Le juge a déclaré que la décision ne remettait pas en cause la bonne foi ou l’intégrité de la police dans ses fonctions, mais a jugé qu’il s’agissait d’un échec collectif de sa part à proposer un plan de sécurité solide.
« La Cour conclut que la SQ et le SPVM ont participé à une faute commune d’omission en omettant d’assurer une présence policière ou un périmètre de sécurité à l’arrière du Métropolis », a déclaré M. Bélanger.
« Ces deux forces de police ont manqué ensemble à leur devoir de protection du public, si bien que leur faute peut être qualifiée de commune et a causé à chaque plaignant un préjudice unique. »
Bain a été reconnu coupable en 2016 d’un chef de meurtre au deuxième degré et de trois chefs de tentative de meurtre lors de la fusillade. Il a tenté de réduire sa peine, mais en 2019, ce qui signifiait qu’il devait purger les 20 ans de sa peine à perpétuité avant de pouvoir être éligible à la libération conditionnelle.
Le ministre de l’Éducation du Québec, Bernard Drainville, qui a été réélu député péquiste le soir de la fusillade, s’est dit peu surpris de la décision de la cour sur les dommages.
« Nous nous sommes demandé – nous tous qui étions là-bas – nous nous sommes demandé depuis le début pourquoi était-il si facile pour Bain de s’approcher si près du bâtiment et de s’approcher si près de nous, et de s’approcher si près de notre famille? » a déclaré Drainville à l’Assemblée législative du Québec vendredi.
« J’espère que nous tirerons les leçons de ce qui s’est passé pour que cela ne se reproduise plus jamais. »
Même si le juge a accordé moins d’argent que ne le demandaient les plaignants, leur avocate Virginie Dufresne-Lemire a qualifié le jugement de « grande victoire » pour ses clients.
Elle a déclaré que le juge avait mené la procédure civile avec « empathie » et créé un espace sûr pour les plaignants qui « ont été entendus et validés avec leur traumatisme ».
Elle a dit qu’elle attendait de voir si la police ferait appel ou non.
LA POLICE A AJUSTÉ SES POLITIQUES DEPUIS L’ATTENTAT
En réponse à la décision, les forces de police disent avoir apporté des ajustements à leurs procédures pour de tels événements.

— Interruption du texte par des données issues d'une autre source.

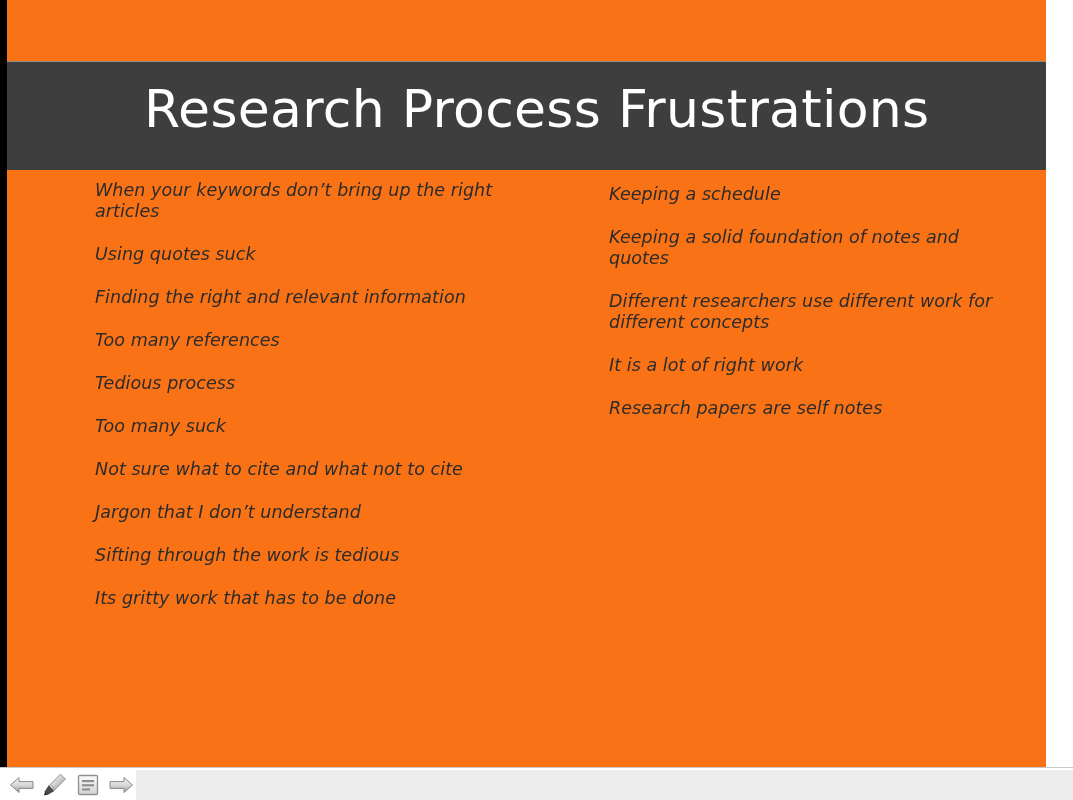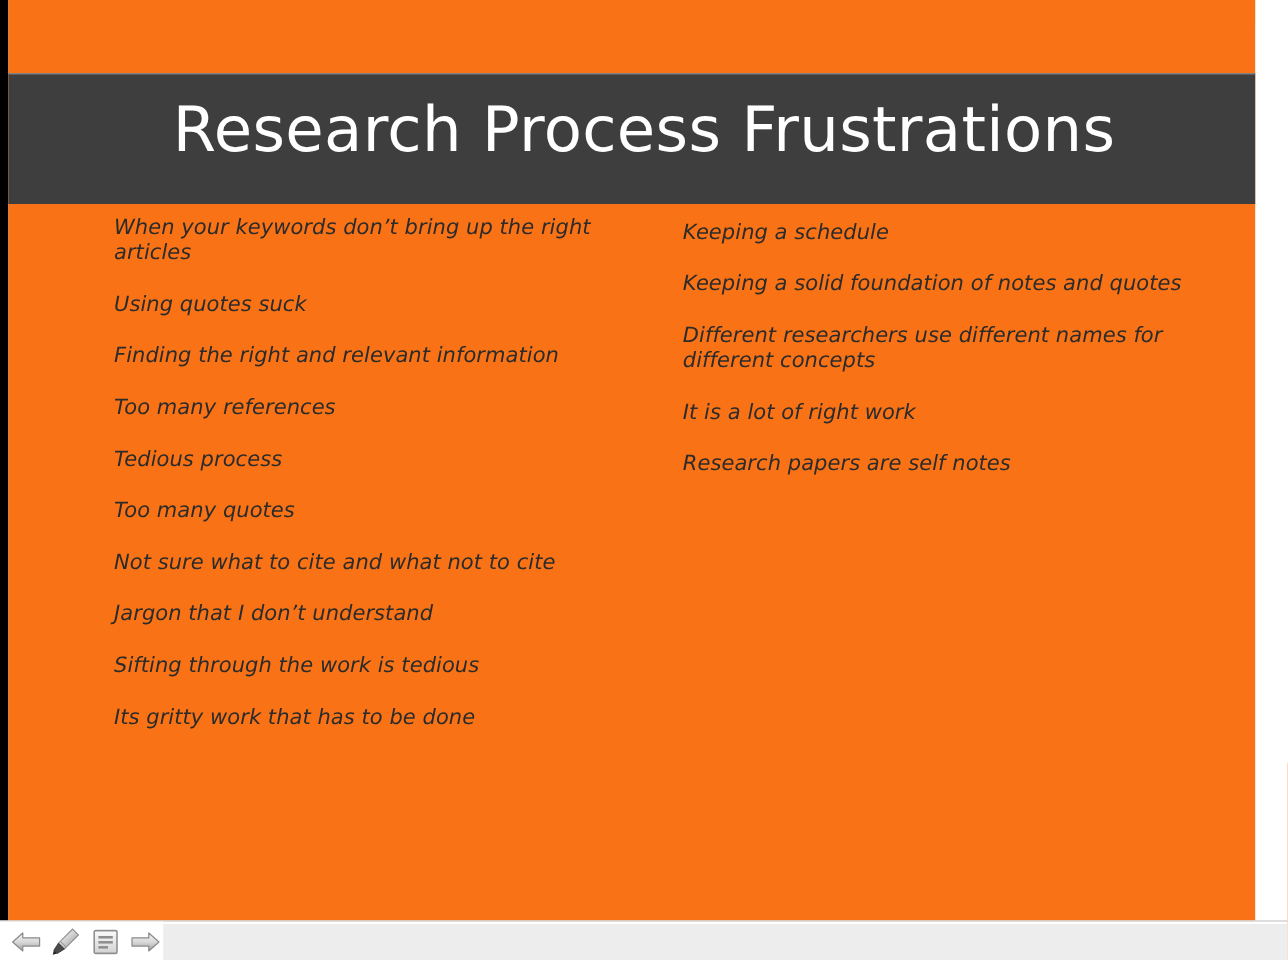--- a/index.html
+++ b/index.html
@@ -107,7 +107,7 @@
     font-style: italic;
   }
   .col-left .bullet-item { margin-bottom: 22px; }
-  .col-right .bullet-item { margin-bottom: 22px; }
+  .col-right .bullet-item { margin-bottom: 22px; margin-left: 40px; }
 
   .col-right { padding-top: 4px; }
 

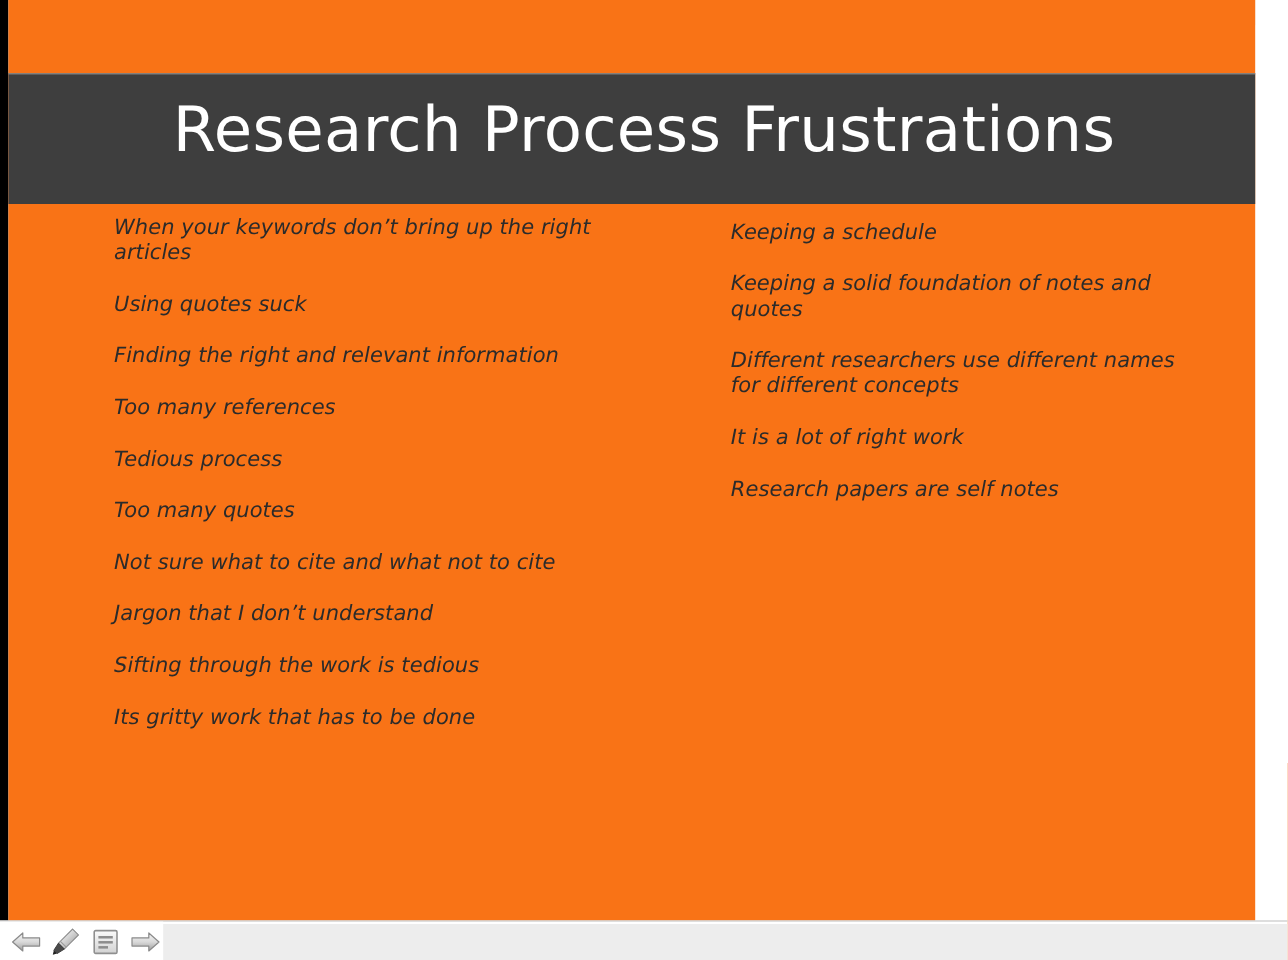--- a/index.html
+++ b/index.html
@@ -185,7 +185,7 @@
       <div class="bullet-col col-right">
           <div class="bullet-item">Keeping a schedule</div>
           <div class="bullet-item">Keeping a solid foundation of notes and quotes</div>
-          <div class="bullet-item">Different researchers use different names for different concepts</div>
+          <div class="bullet-item">Different researchers use different work for different concepts</div>
           <div class="bullet-item">It is a lot of right work</div>
           <div class="bullet-item">Research papers are self notes</div>
         </div>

Un communiqué de la SQ indique que les changements incluent « une meilleure coordination avec ses partenaires internes et externes pour la planification et la sécurisation des sites ».
« Il est à noter que tous ces moyens ont déjà été déployés lors de campagnes précédentes et que les élections de 2014, 2018 et 2022 se sont déroulées sans encombre », a déclaré l’insp. Patrice Cardinal dans le communiqué.
La police de Montréal a affirmé dans un communiqué avoir apporté des changements « significatifs » depuis l’attentat de 2012.
« Le SPVM est sensible aux conséquences de ces événements tragiques pour les personnes présentes à l’événement ainsi que pour leurs familles et amis », a écrit le SPVM dans un courriel à actualitescanada.